Mary Lou was one of many WASPs, but she holds a special place in our hearts because she represented this fine group of women pilots on our Board of Directors
She is also responsible, with help from fellow WASPs Catherine Vail Bridge and Iris Critchell, for creating the WASPs exhibit at our P‑38 Museum in Riverside, CA.
UPDATE: We are very sad to report that Mary Lou passed away on September 12, 2011, shortly before her 97th birthday. Here’s to Mary Lou and a life well lived!
Mary Lou (Colbert) Neale was born on Oct. 6, 1914, in Juneau, Alaska to Rear Admiral Leo Otis and Florentine Odou Colbert.
She traveled extensively as a child attending schools in various locales including Manila in the Philippines.
Mary Lou graduated from Georgetown Visitation Preparatory School in Washington D.C. and entered Wellesley College in 1931, graduating with a degree in English Composition in 1935. She worked as a newspaper writer, and a cataloguer for the Library of Congress.
When the nation prepared for WWII she met with Eleanor Roosevelt to ask her help in allowing women in the newly formed Civilian Pilot Training Program (CPTP). In this program she completed her Primary and Secondary Pilot Training.

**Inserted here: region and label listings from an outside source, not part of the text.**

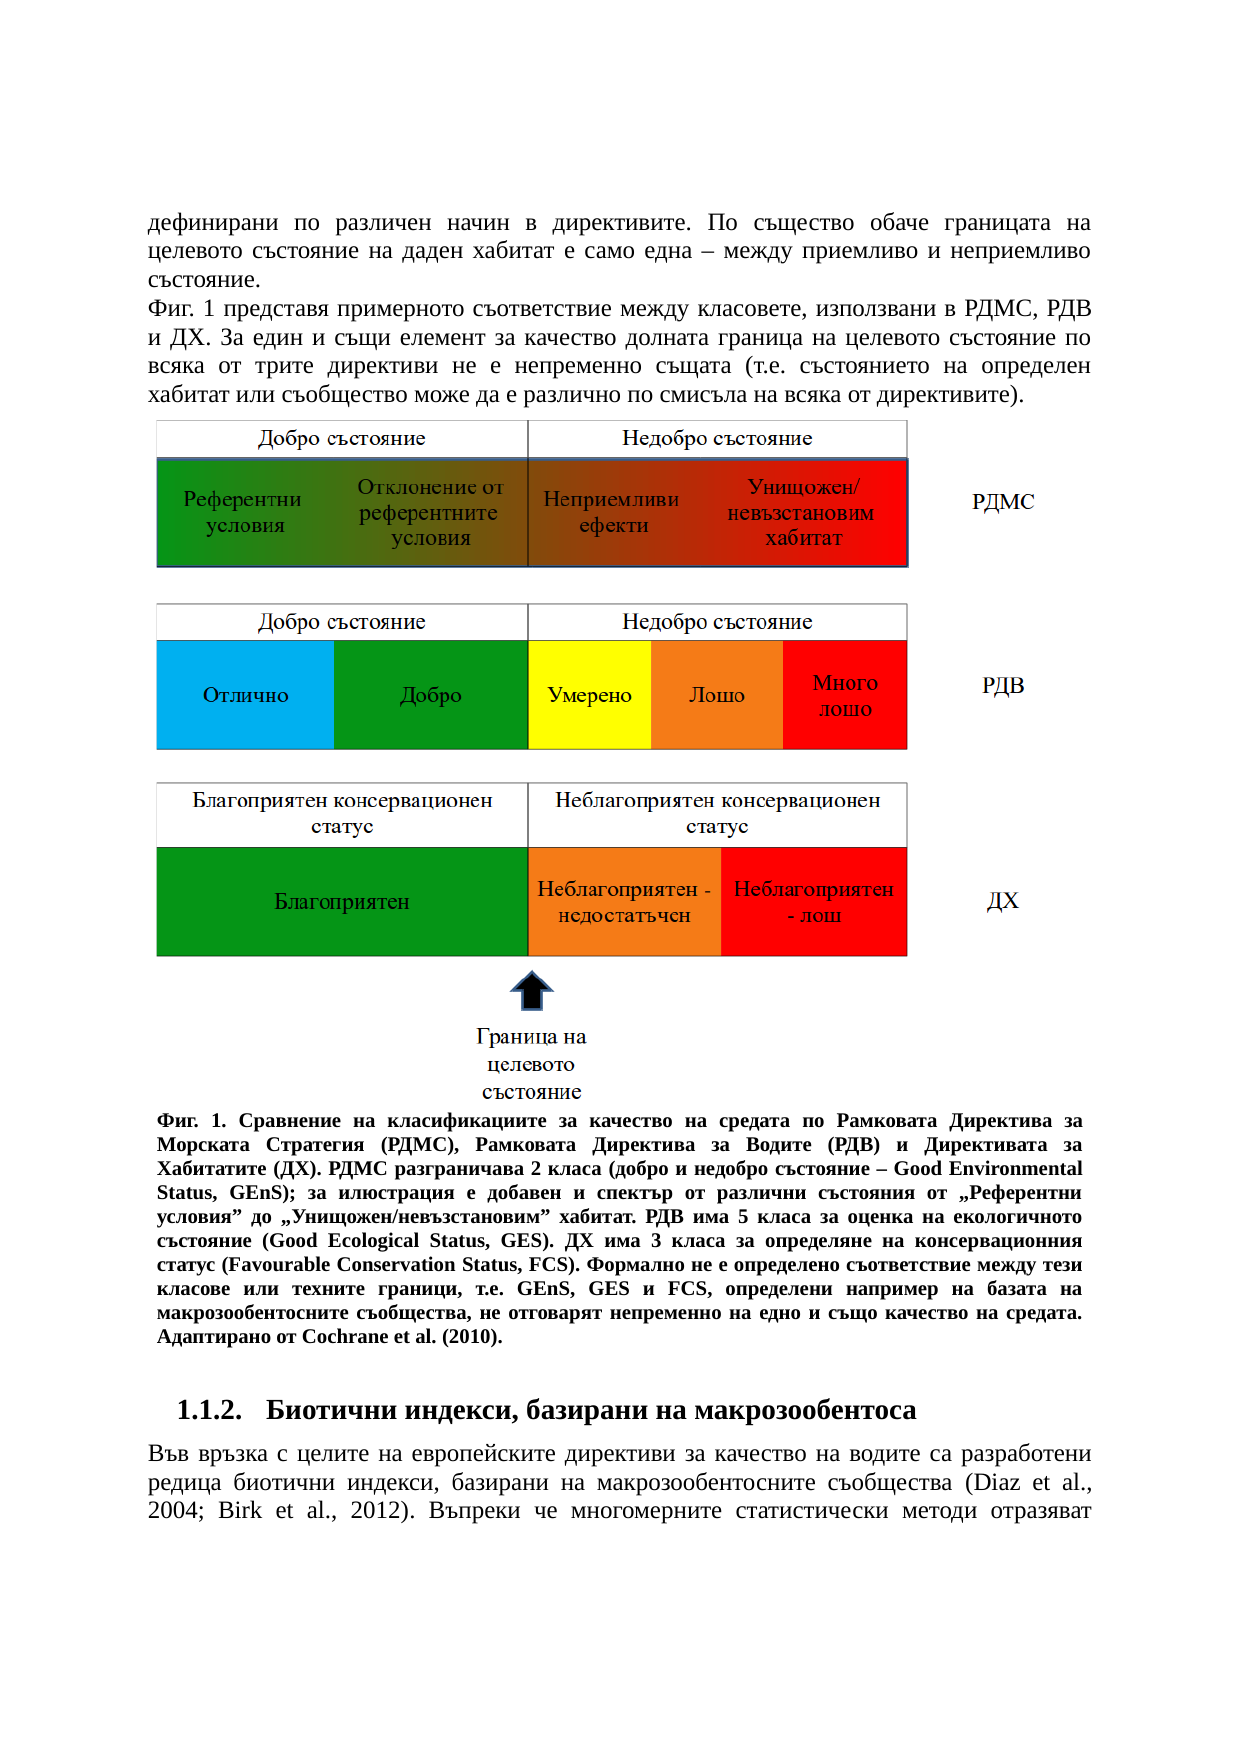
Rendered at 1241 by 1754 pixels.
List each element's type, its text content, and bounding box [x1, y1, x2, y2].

text Във връзка с целите на европейските директиви за качество на водите са разработени редица биотични индекси, базирани на макрозообентосните съобщества (Diaz et al., 2004; Birk et al., 2012). Въпреки че многомерните статистически методи отразяват [148, 1438, 1093, 1524]
text Фиг. 1. Сравнение на класификациите за качество на средата по Рамковата Директива за Морската Стратегия (РДМС), Рамковата Директива за Водите (РДВ) и Директивата за Хабитатите (ДХ). РДМС разграничава 2 класа (добро и недобро състояние – Good Environmental Status, GEnS); за илюстрация е добавен и спектър от различни състояния от „Референтни условия” до „Унищожен/невъзстановим” хабитат. РДВ има 5 класа за оценка на екологичното състояние (Good Ecological Status, GES). ДХ има 3 класа за определяне на консервационния статус (Favourable Conservation Status, FCS). Формално не е определено съответствие между тези класове или техните граници, т.е. GEnS, GES и FCS, определени например на базата на макрозообентосните съобщества, не отговарят непременно на едно и също качество на средата. Адаптирано от Cochrane et al. (2010). [157, 1108, 1084, 1348]
text Фиг. 1 представя примерното съответствие между класовете, използвани в РДМС, РДВ и ДХ. За един и същи елемент за качество долната граница на целевото състояние по всяка от трите директиви не е непременно същата (т.е. състоянието на определен хабитат или съобщество може да е различно по смисъла на всяка от директивите). [148, 293, 1093, 408]
text дефинирани по различен начин в директивите. По същество обаче границата на целевото състояние на даден хабитат е само една – между приемливо и неприемливо състояние. [148, 207, 1093, 293]
subtitle Биотични индекси, базирани на макрозообентоса [242, 1392, 1093, 1425]
picture [156, 420, 1084, 1108]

“When she took us up flying, I remember thinking as we were roaring down the runway: That’s my mom!”
-Denise Neale Jensen, Mary Lou’s daughter
About the CPTP
The Civilian Pilot Training Program opened up to women (after Eleanor Roosevelt questioned the dictum of “boys only”), and “1 girl for every 10 boys” became the rule from late 1939 to 1941.

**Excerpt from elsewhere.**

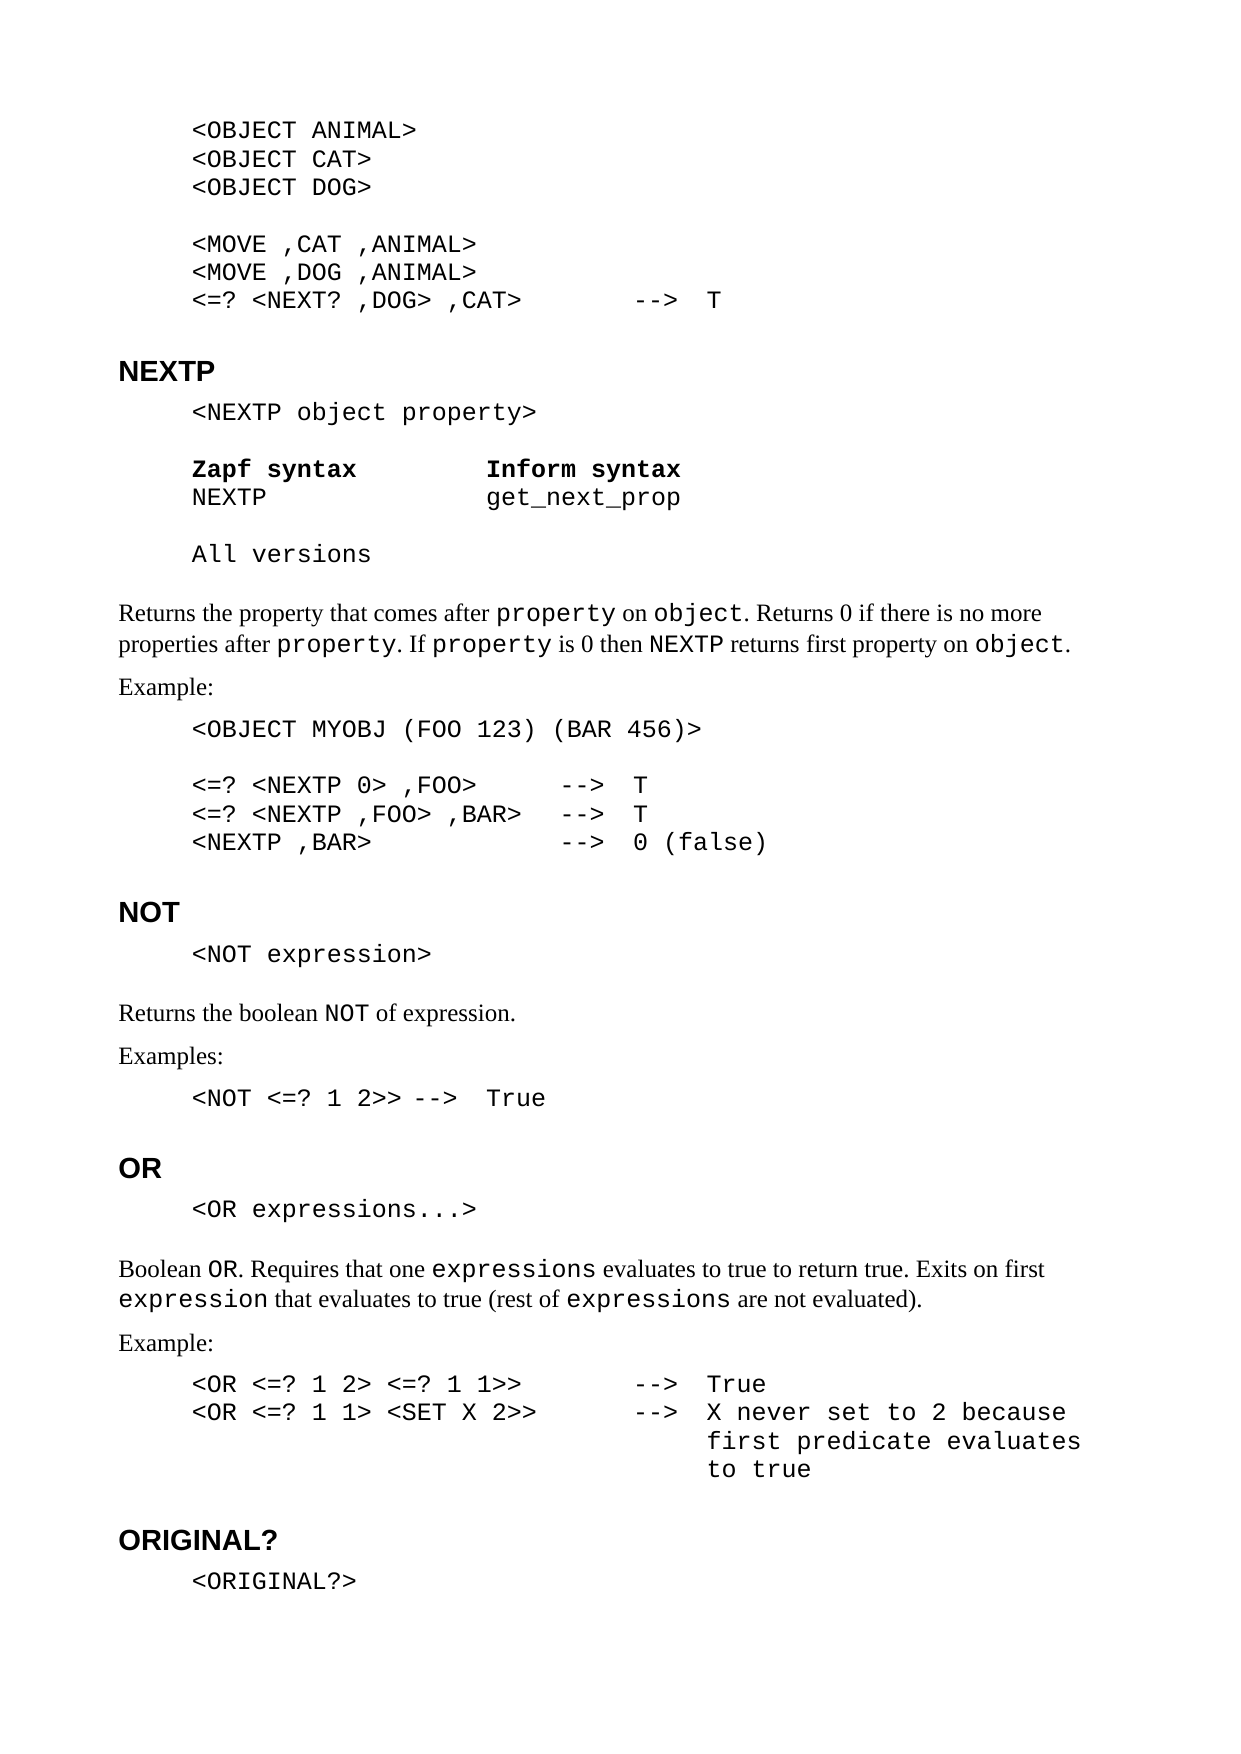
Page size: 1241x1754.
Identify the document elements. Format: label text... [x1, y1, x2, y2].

Mary Lou had the “Primary” (which led to the private pilot license) and the “Secondary” (aerobatics) courses under her belt before they closed it down to females due to the necessity to train male combat pilots.
When Jacqueline Cochran finally got the go-ahead to select 25 women pilots for this “experimental” program, (following the regular Air Corps Cadet training course and with some 450 flight hours and the required Commercial license) Mary Lou was the first to apply.
And she was the first accepted. Mary Lou was the first candidate Jackie Cochran signed up for the WASP program and was a member of their first class, 43-W-1.
Mary Lou was checked out in all the trainers, fighters and most of the bombers and was assigned to the Ferry Command, flying P-38s and various other aircraft between the west and east coast military bases.
Mary Lou was later Commander of the WASP Unit at the Palm Springs Army Air Force Base, and received a commission as Captain in the USAF Reserve after the WASP organization was deactivated.
She served as ferry pilot until the last hour on the last day (December 20, 1944), when all WASP flying was halted.
“These courageous ladies piloted fighter craft and bombers… so dedicated were they that 38 of them lost their lives…”
FOOTNOTE: Only one, Evelyn Sharp, was killed in a P‑38, on April 3, 1944.
After WWII, Mary Lou married her flight instructor in the CPTP Program, Navy Captain Raphael A. (Ray) Neale and had four children.
Recalling a WWII flier who stole a heart
Mary Lou and all other WASPs were declared military veterans in 1977 for the vital role they played in the war effort. Here’s Mary Lou’s page on the Texas Woman’s University WASPs page.
Awards & Honors
Board of Directors, P‑38 National Association
Santa Clarita Chapter of the American Association of University Women, Charter Member
Conceived and organized the WASP Display at the P‑38 Museum, with photo donations from fellow WASP, Iris Critchell
Received an honorary granite plaque in the International Forest of Friendship
U.S. Congressional Gold Medal
On March 10, 2010 Mary Lou, and her fellow WASPs, received the United States Congressional Gold Medal for her service as a WASP during WWII. It is one of only two highest civilian awards in the United States.